**Tarefa 1:** Indique se cada afirmação concorda com o texto sobre os cartéis, respondendo sim ou não e citando literalmente as palavras do texto que decidem: (a) o autor foi nomeado diretor da administração econômica em 2 de março de 1948; (b) a lei sobre diretrizes de dirigismo e política de preços é de 24 de julho de 1948; (c) o parágrafo 3º da lei determina que os monopólios econômicos constituídos sejam eliminados.

**Texto do exercício:**
Páginas

sexta-feira, 24 de julho de 2015

Os cartéis, inimigos do consumidor.¹

ERHARD, Ludwig²

Ludwig Erhard
O conceito de "economia de mercado" está hoje generalizado, e não só na Alemanha. Os próprios adversários da minha política econômica já não se recusam a essa designação. Uma política econômica só pode, todavia, designar-se de social, quando o progresso econômico, um maior rendimento e uma produtividade crescente vão favorecer o consumidor.

O meio mais adequado para conseguir esse objetivo dentro dum sistema social livre é e continuará a ser a concorrência, pilar básico desse sistema. A economia social de mercado obriga-me, pois, a dar toda minha atenção e apoio à luta contra os cartéis e contra todas as limitações da concorrência, nas suas mais variadas formas.

Carlo Mötteli, no trabalho intitulado "Os sindicatos e o sistema econômico", publicado na coletânea "Economia sem milagre" (Eugen RentschverlagErlenbac/Zuricque, 1953, p.303), declara com razão que o sistema econômico livre não só tem de defender-se dos ataques dos sindicatos, como "na fábrica, o patrão por seu lado, ainda demonstra maior desejo de cerrar fileiras contra um verdadeiro sistema de concorrência", e que a tendência para impedir a liberdade do comércio e da indústria pela formação de cartéis não é menor do que a dos trabalhadores para o coletivismo.

Atendendo ao significado e urgência deste problema, esforcei-me, logo a seguir da minha nomeação como diretor da administração econômica (2 de março de 1948), por elaborar algumas propostas tendentes à aprovação duma lei sobre cartéis propriamente alemã, propostas essas que se concretizaram na "lei sobre diretrizes de dirigismo e política de preços após a reforma monetária" de 24 de junho de 1948. De acordo com uma proposta minha, o parágrafo 3º da lei reza assim:
"Na medida em que o Estado não regulamenta o comércio de artigos e produtos, far-se-á respeitar o princípio da concorrência de produtos. Os monopólios econômicos constituídos devem ser eliminados e, até à sua eliminação, submetidos à vigilância do Estado. O projeto duma lei alemã neste sentido deverá ser apresentado imediatamente ao conselho econômico".

**Tarefa 2:** Edite os registros da linha que contém "After each view, print" até a linha que contém "-0.012198, 0.997836, -1.665102]]", inclusive, substituindo "print" por "output" e mantendo todo o resto inalterado. Deixe as imagens de fora da resposta.

**Registros da tarefa:**
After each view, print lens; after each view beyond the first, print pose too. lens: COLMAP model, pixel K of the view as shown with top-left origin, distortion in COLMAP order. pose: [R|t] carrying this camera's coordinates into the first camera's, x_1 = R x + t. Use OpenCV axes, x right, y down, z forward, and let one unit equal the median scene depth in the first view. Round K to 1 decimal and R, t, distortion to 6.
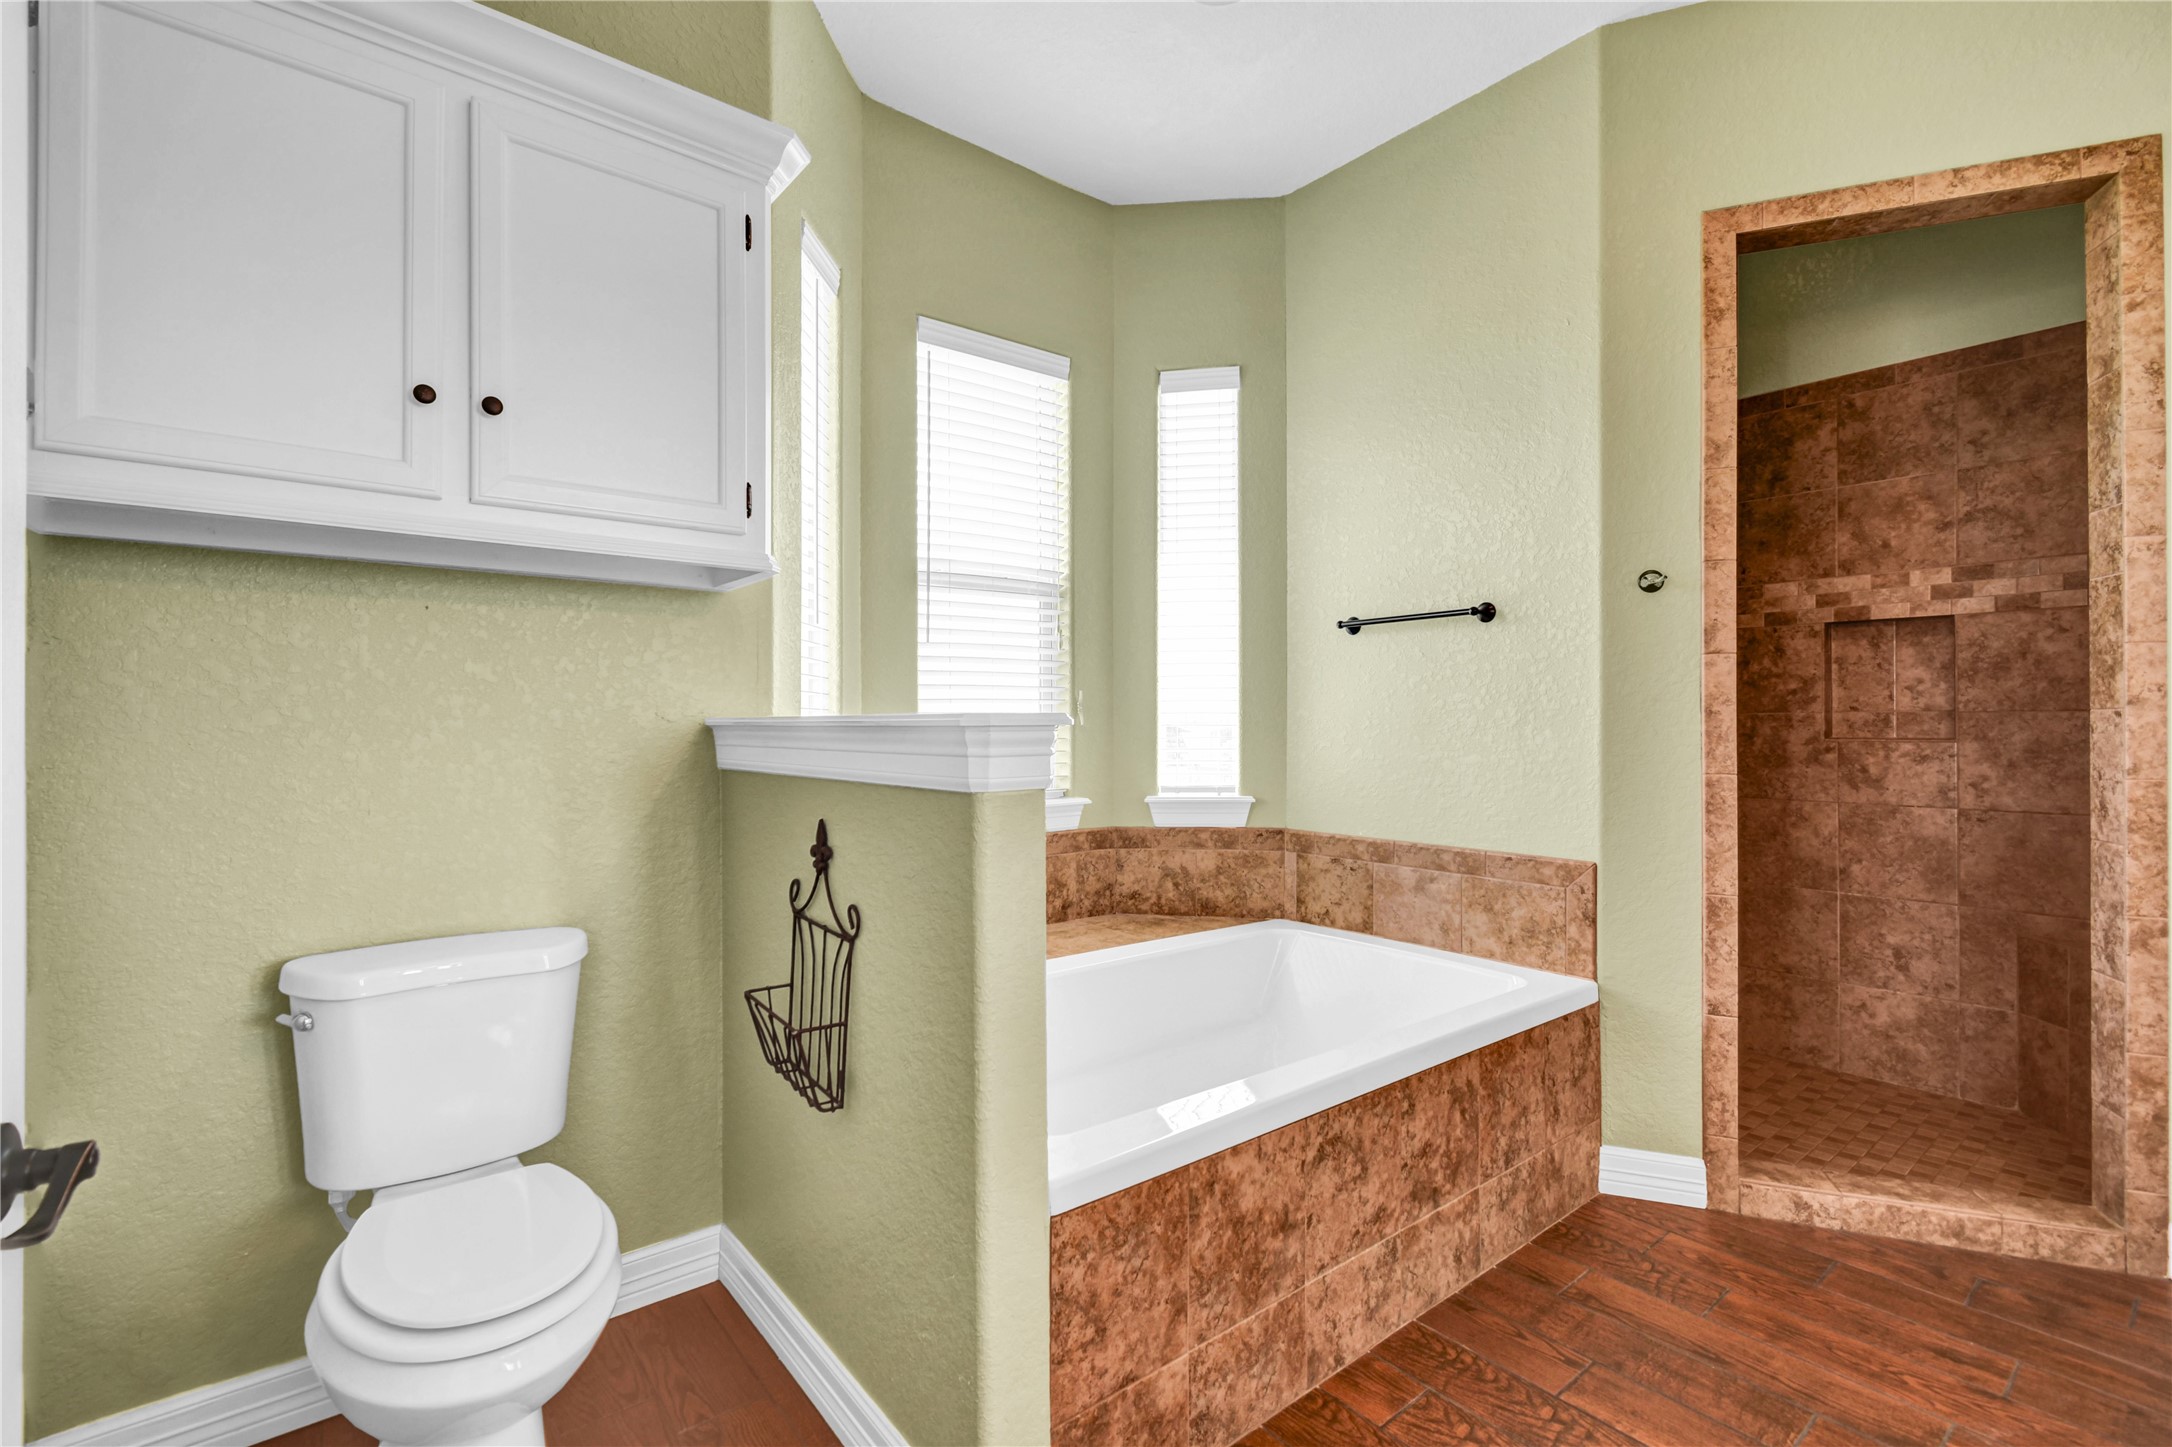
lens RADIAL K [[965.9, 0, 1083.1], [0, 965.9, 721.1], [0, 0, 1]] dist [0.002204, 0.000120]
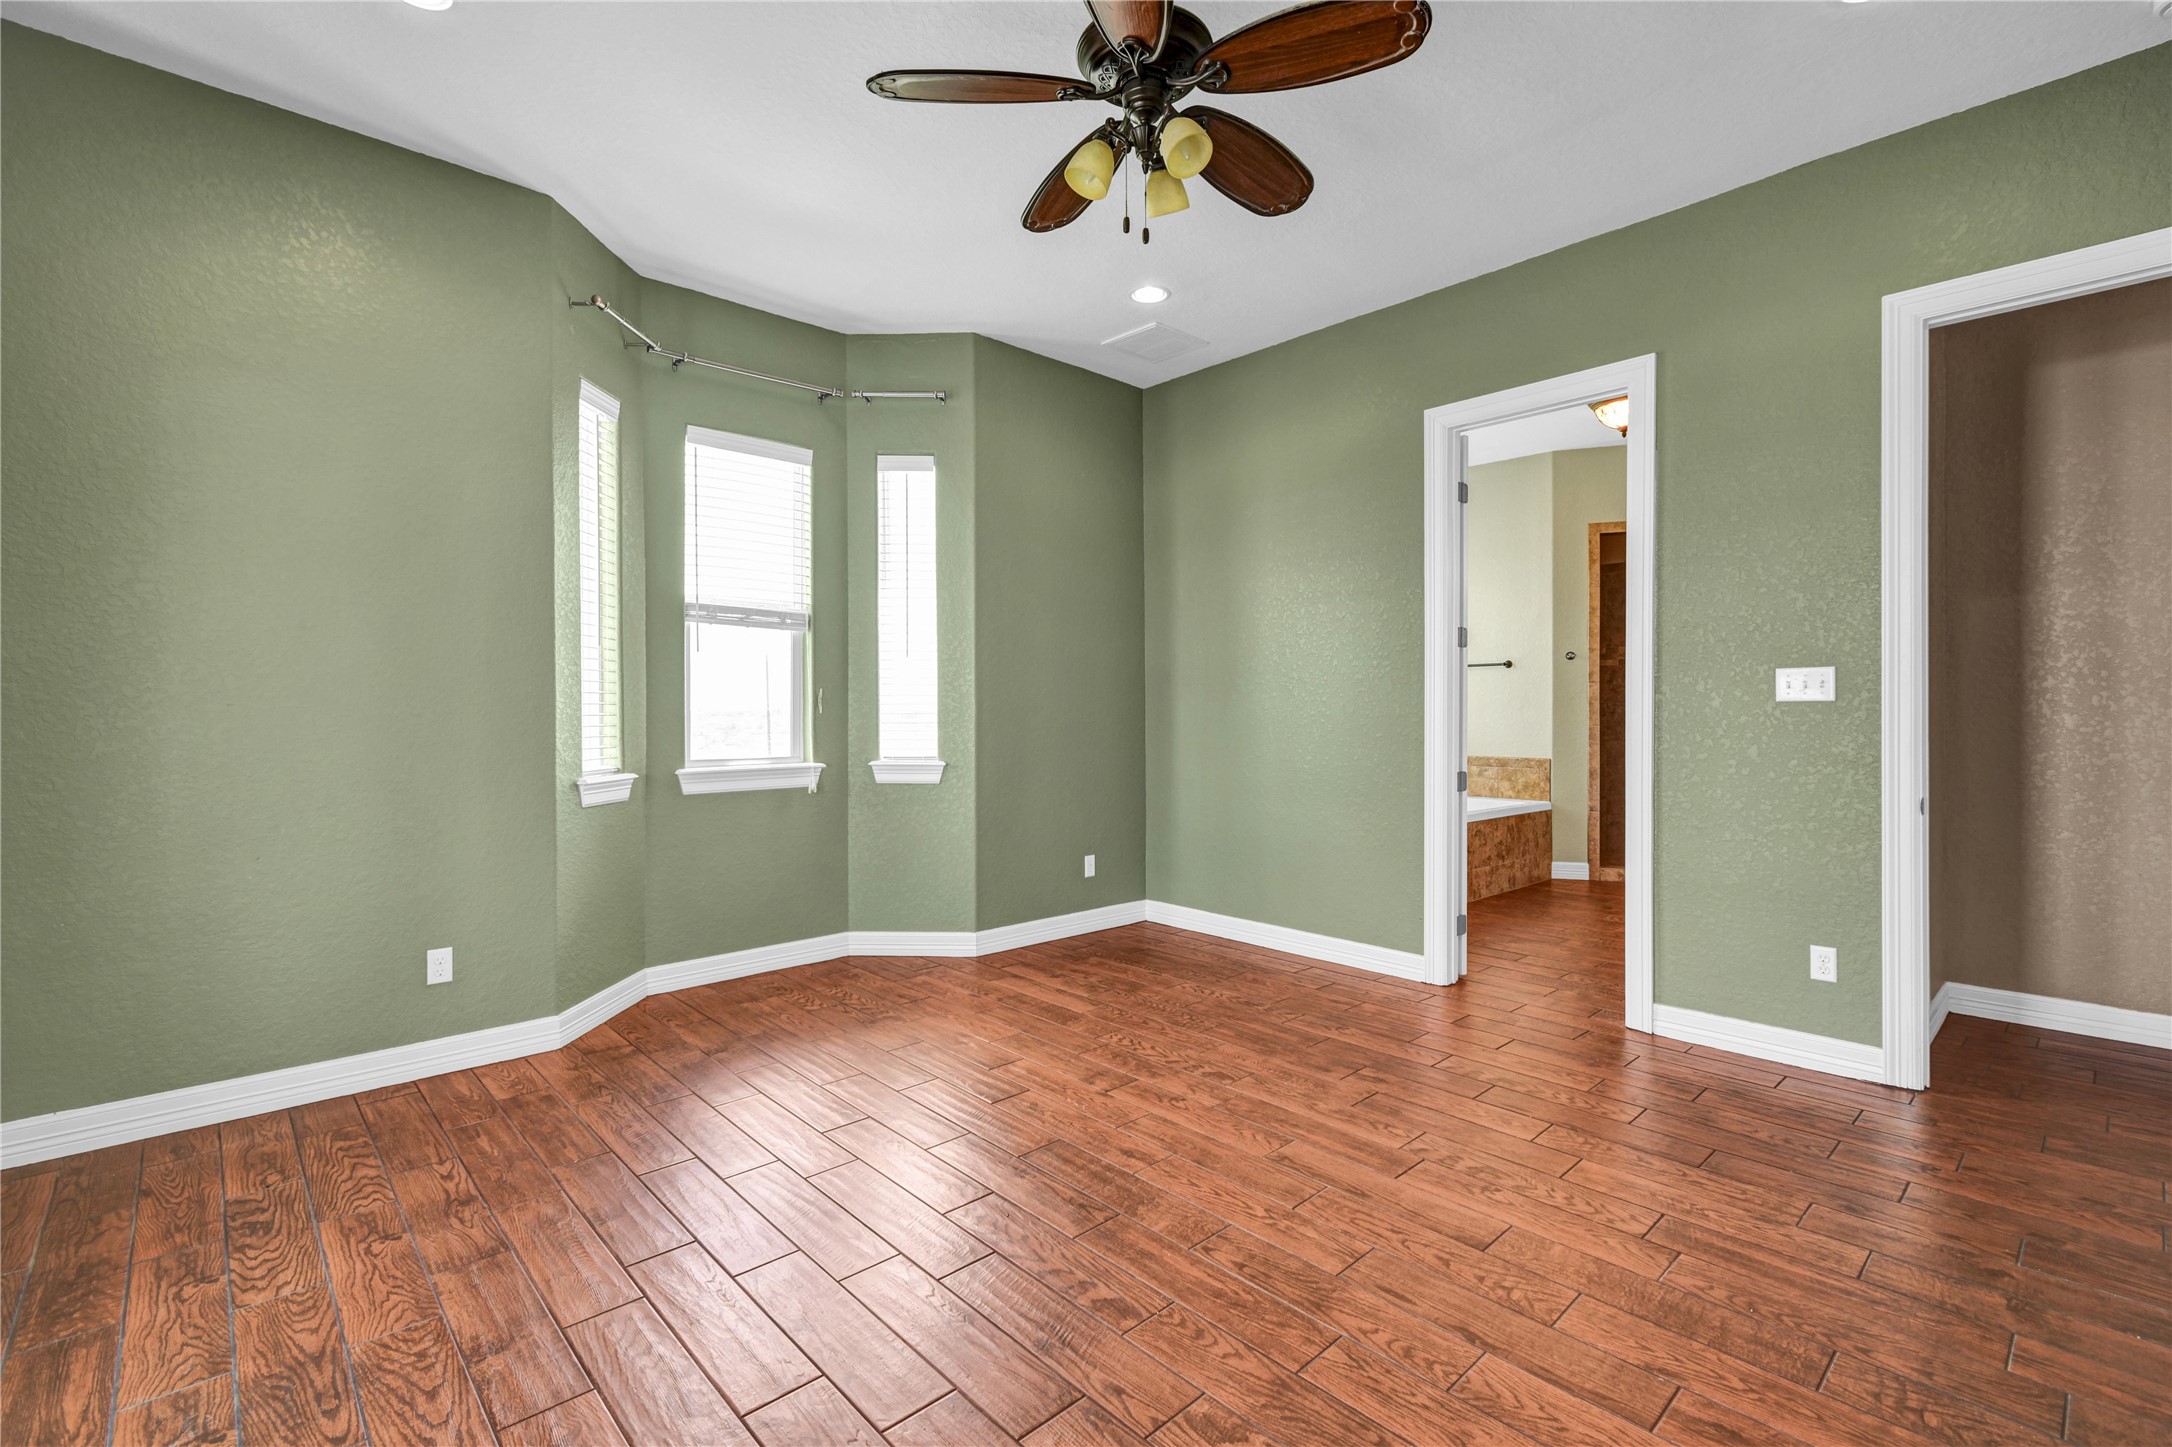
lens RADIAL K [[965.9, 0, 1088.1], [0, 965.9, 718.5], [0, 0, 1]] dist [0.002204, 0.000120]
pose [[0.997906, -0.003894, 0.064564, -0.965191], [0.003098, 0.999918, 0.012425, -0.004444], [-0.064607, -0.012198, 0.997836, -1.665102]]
--
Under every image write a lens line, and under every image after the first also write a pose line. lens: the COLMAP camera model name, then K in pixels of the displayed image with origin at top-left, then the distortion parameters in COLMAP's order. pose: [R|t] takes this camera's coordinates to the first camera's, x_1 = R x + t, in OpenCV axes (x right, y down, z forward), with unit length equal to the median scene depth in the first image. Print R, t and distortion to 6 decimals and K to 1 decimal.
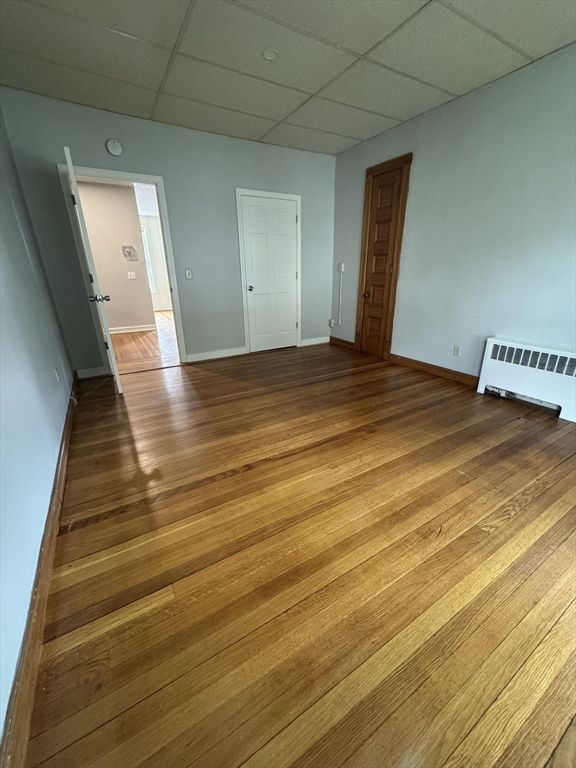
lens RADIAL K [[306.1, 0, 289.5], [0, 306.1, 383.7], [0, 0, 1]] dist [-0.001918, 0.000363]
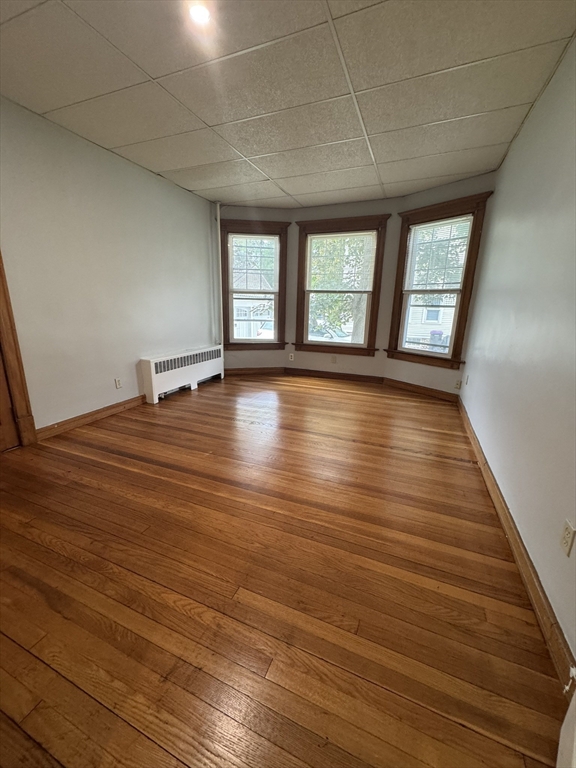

**Resposta 1:**
(a) Sim: "minha nomeação como diretor da administração econômica (2 de março de 1948)".
(b) Não: "após a reforma monetária" de 24 de junho de 1948".
(c) Sim: "Os monopólios econômicos constituídos devem ser eliminados".

**Resposta 2:**
After each view, output lens; after each view beyond the first, output pose too. lens: COLMAP model, pixel K of the view as shown with top-left origin, distortion in COLMAP order. pose: [R|t] carrying this camera's coordinates into the first camera's, x_1 = R x + t. Use OpenCV axes, x right, y down, z forward, and let one unit equal the median scene depth in the first view. Round K to 1 decimal and R, t, distortion to 6.
lens RADIAL K [[965.9, 0, 1083.1], [0, 965.9, 721.1], [0, 0, 1]] dist [0.002204, 0.000120]
lens RADIAL K [[965.9, 0, 1088.1], [0, 965.9, 718.5], [0, 0, 1]] dist [0.002204, 0.000120]
pose [[0.997906, -0.003894, 0.064564, -0.965191], [0.003098, 0.999918, 0.012425, -0.004444], [-0.064607, -0.012198, 0.997836, -1.665102]]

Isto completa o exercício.